TEXT.
════

Peter Kagey in a Rhombic Dodecahedron made from Truncated Octahedra

Hello! I’m Peter!


Blog


  • Polytopes with Lattice Coordinates

    Problems 21, 66, and 116 in my Open Problem Collection concern polytopes with lattice coordinates—that is, polygons, polyhedra, or higher-dimensional analogs with vertices the square or triangular grids. (In higher dimensions, I’m most interested in the \(n\)-dimensional integer lattice and the \(n\)-simplex honeycomb).

    The \(A334581(4) = 84\) ways to place an equilateral triangle on the tetrahedral grid with four points per side.
    Illustration showing three of the \(\binom{7+2}{4} = 126\) equilateral triangles on a grid with seven points per side.

    This was largely inspired by one of my favorite mathematical facts: given a triangular grid with \(n\) points per side, you can find exactly \(\binom{n+2}{4}\) equilateral triangles with vertices on the grid. However, it turns out that there isn’t a similarly nice polynomial description of tetrahedra in a tetrahedron or of triangles in a tetrahedron. (Thanks to Anders Kaseorg for his Rust program that computed the number of triangles in all tetrahedra with 1000 or fewer points per side.)

    The \(4\)-simplex (the \(4\)-dimensional analog of a triangle or tetrahedron) with \(n-1\) points per side, has a total of \(\binom{n+2}{4}\) points, so there is some correspondence between points in some \(4\)-dimensional polytope, and triangles in the triangular grid. This extends to other analogs of this problem: the number of squares in the square grid is the same as the number of points in a \(4\)-dimensional pyramid.

    The \(\binom{n+2}{4}\) equilateral triangles

    I put a Javascript applet on my webpage that illustrates a bijection between size-\(4\) subsets of \(n+2\) objects and triangles in the \(n\)-points-per-side grid. You can choose different subsets and see the resulting triangles. (The applet does not work on mobile.)

    The solid blue triangle corresponding to the subset \(\{4,5,8,15\} \subseteq \{1,2,\dots,16\}\).
    The two smaller numbers in the subset give the size and orientation of the blue triangle, and the two larger numbers give the position.

    Polygons with vertices in \(\mathbb{Z}^n\)

    This was also inspired by Mathologer video “What does this prove? Some of the most gorgeous visual ‘shrink’ proofs ever invented”, where Burkard Polster visually illustrates that the only regular polygons with vertices in \(\mathbb{Z}^n\) (and thus the \(n\)-simplex honeycomb) are equilateral triangles, squares, and regular hexagons.

════

Part of a data file
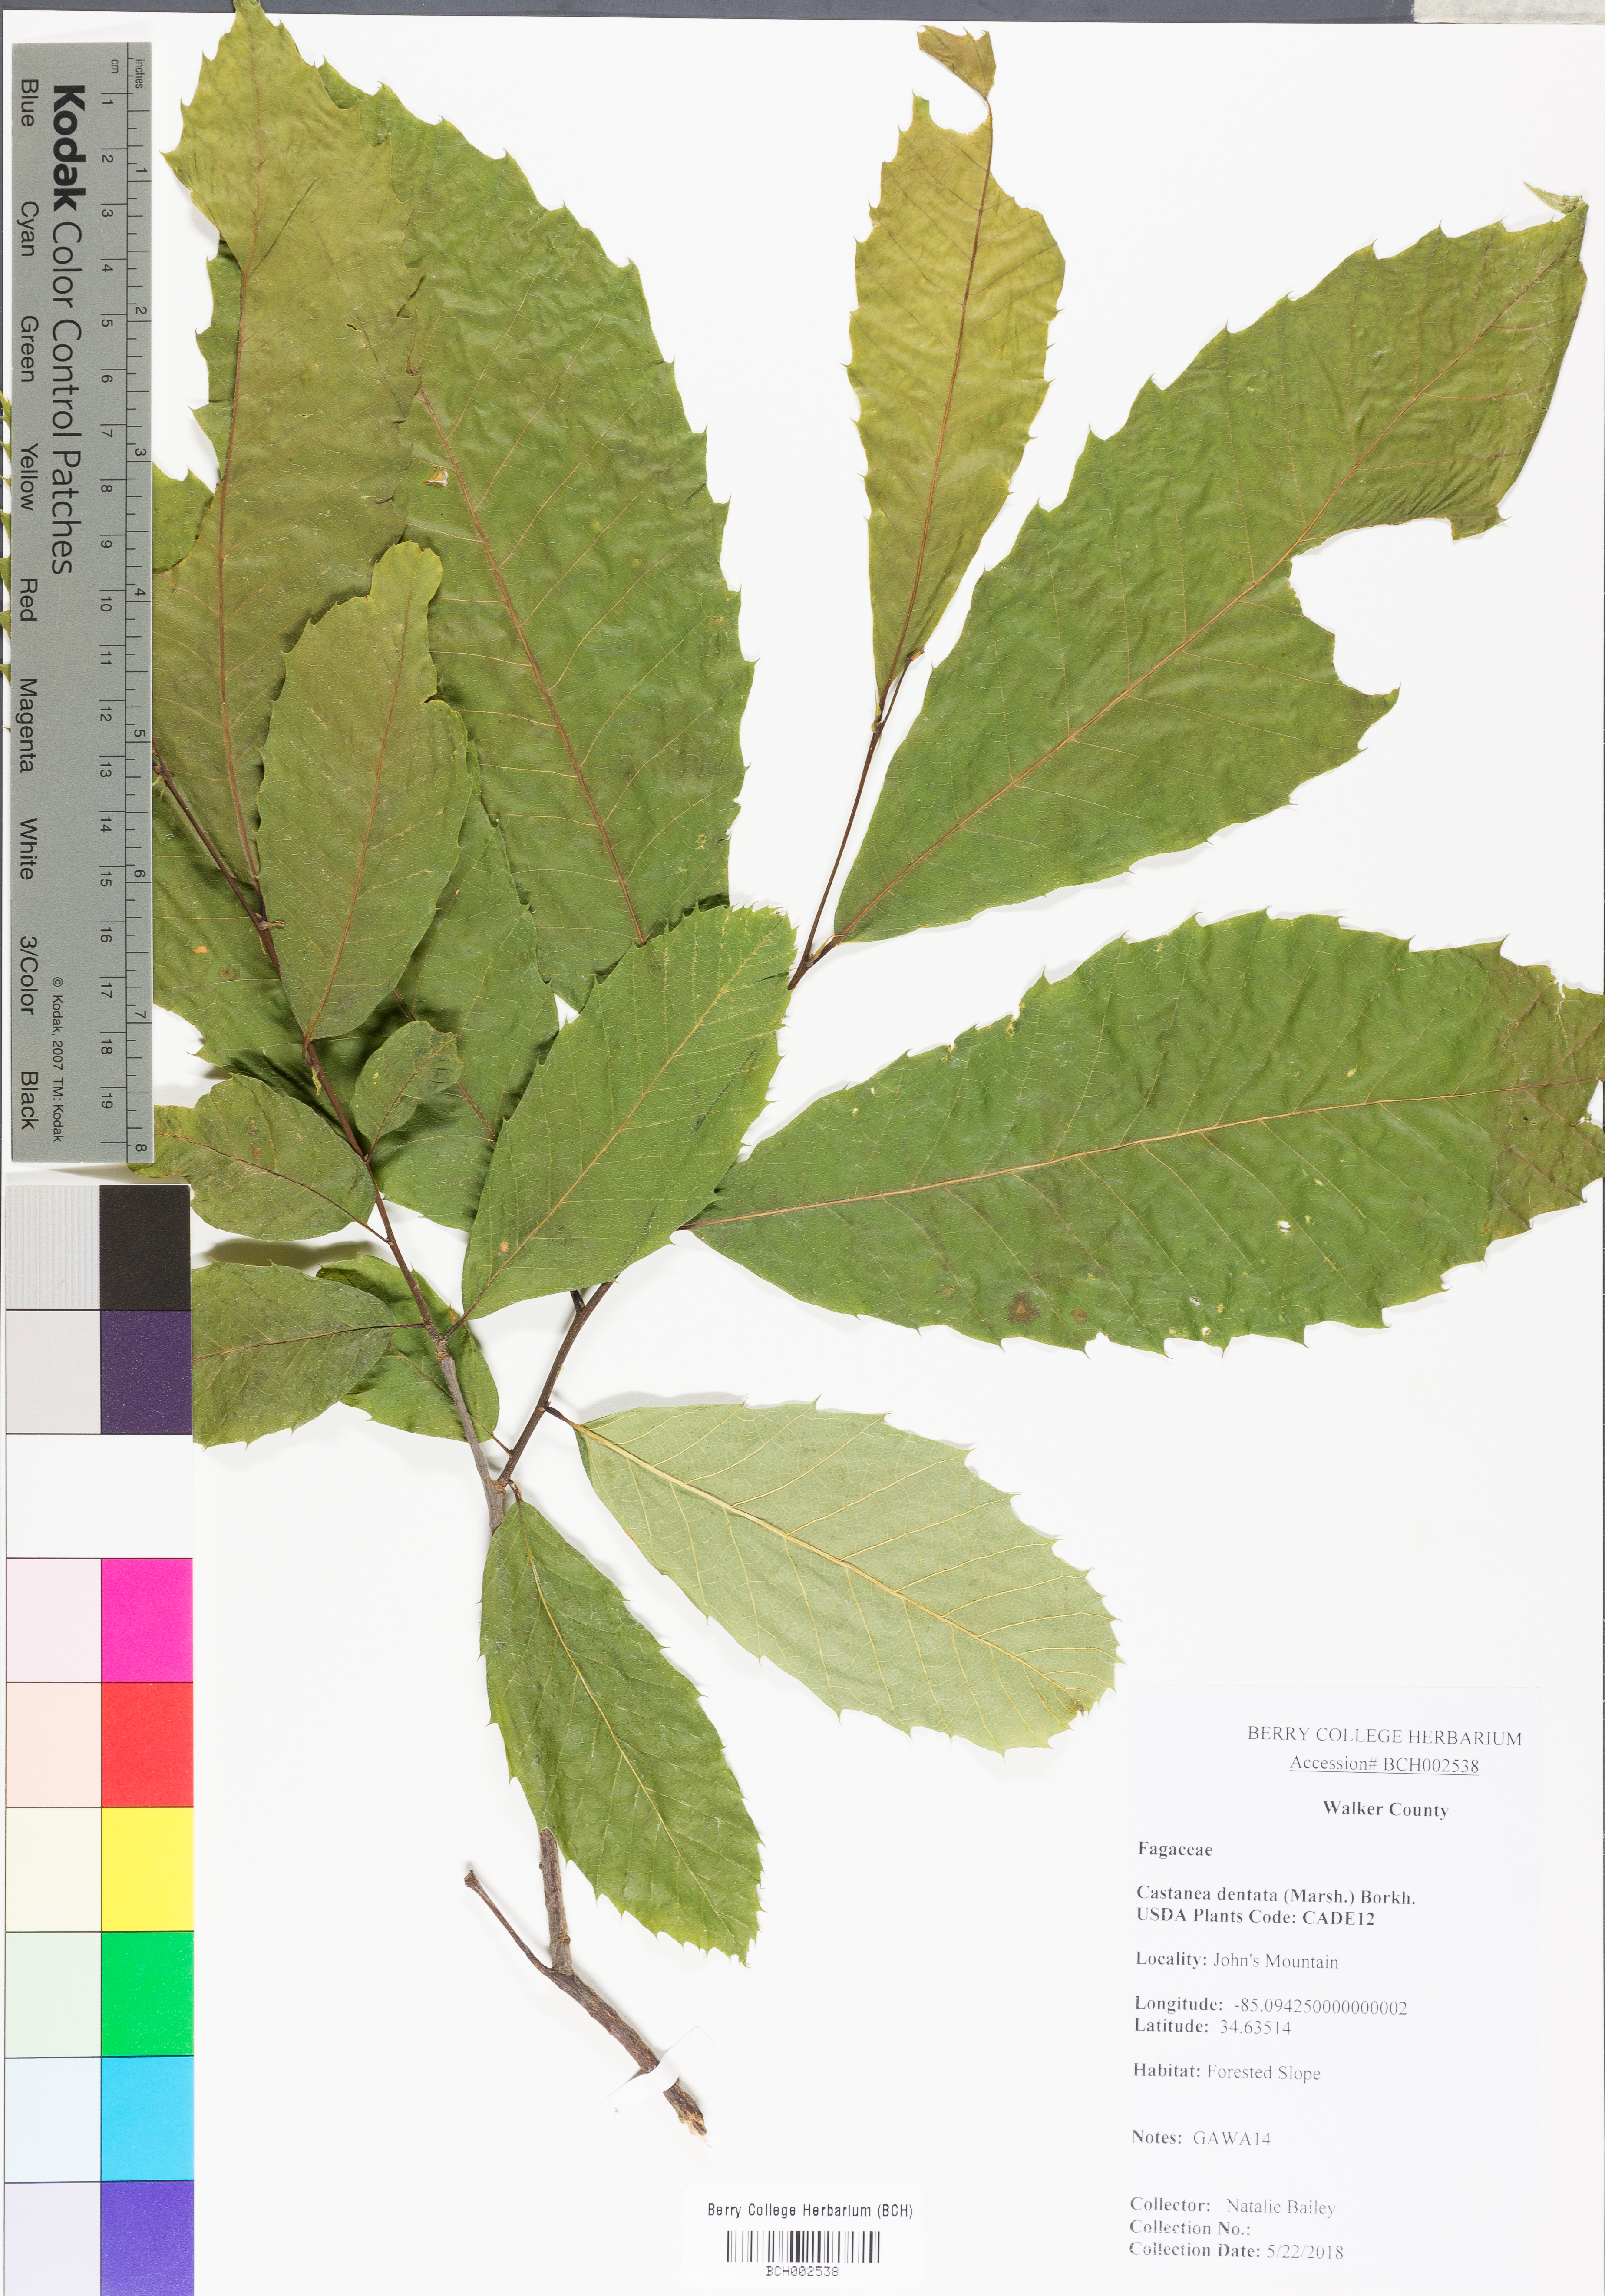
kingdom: Plantae
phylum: Tracheophyta
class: Magnoliopsida
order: Fagales
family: Fagaceae
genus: Castanea
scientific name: Castanea dentata
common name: American chestnut
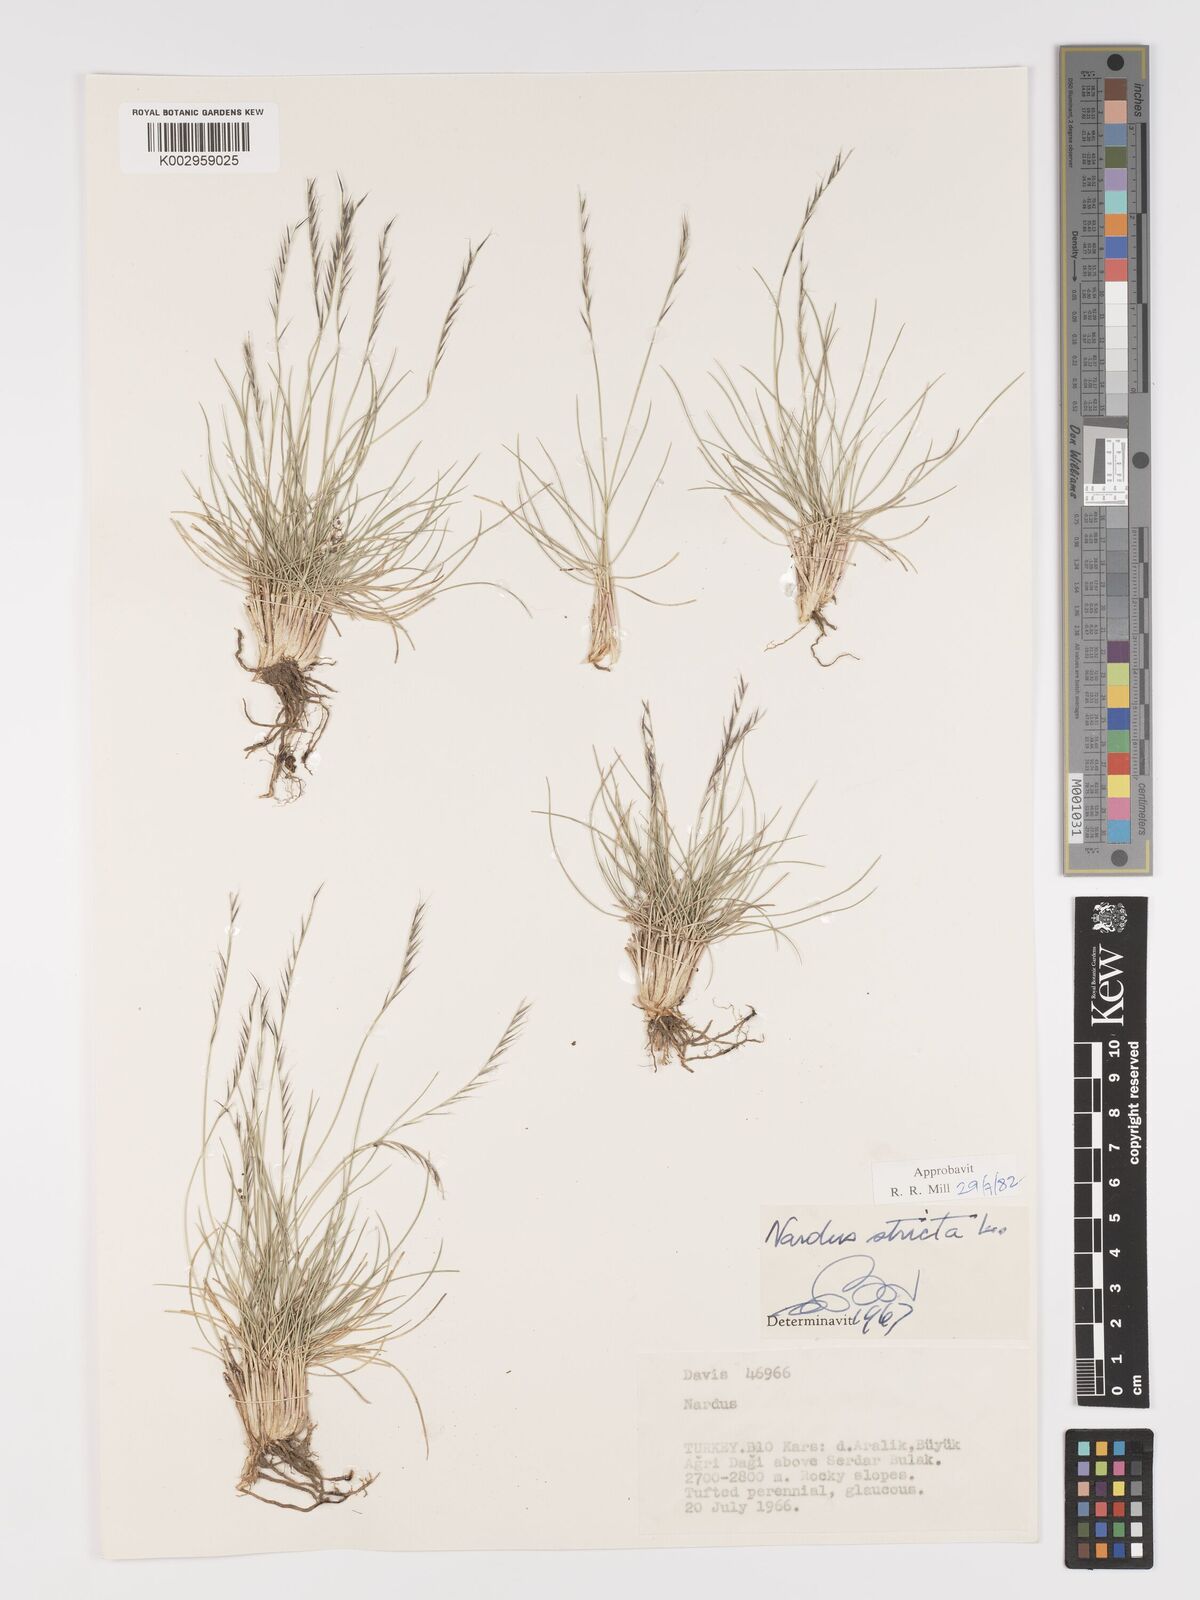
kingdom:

════

REQUIRED WORK.
a) Answer these questions from the blog post, marking each answer to match:
(i) How many equilateral triangles on a grid with seven points per side does the illustration refer to?
(ii) Who wrote the Rust program that counted the triangles in tetrahedra?
(iii) According to the Mathologer video, which regular polygons are the only ones with vertices in ℤ^n?
b) Render the records as a numbered list, starting at the line that contains "family: Fagaceae" and ending at the end of the records, with blank lines skipped. Leave the pictures out.
The records have no connection to the text.

FULL ANSWERS.
a)
(i) 126
(ii) Anders Kaseorg
(iii) Equilateral triangles, squares, and regular hexagons

b)
1. family: Fagaceae
2. genus: Castanea
3. scientific name: Castanea dentata
4. common name: American chestnut
5. kingdom:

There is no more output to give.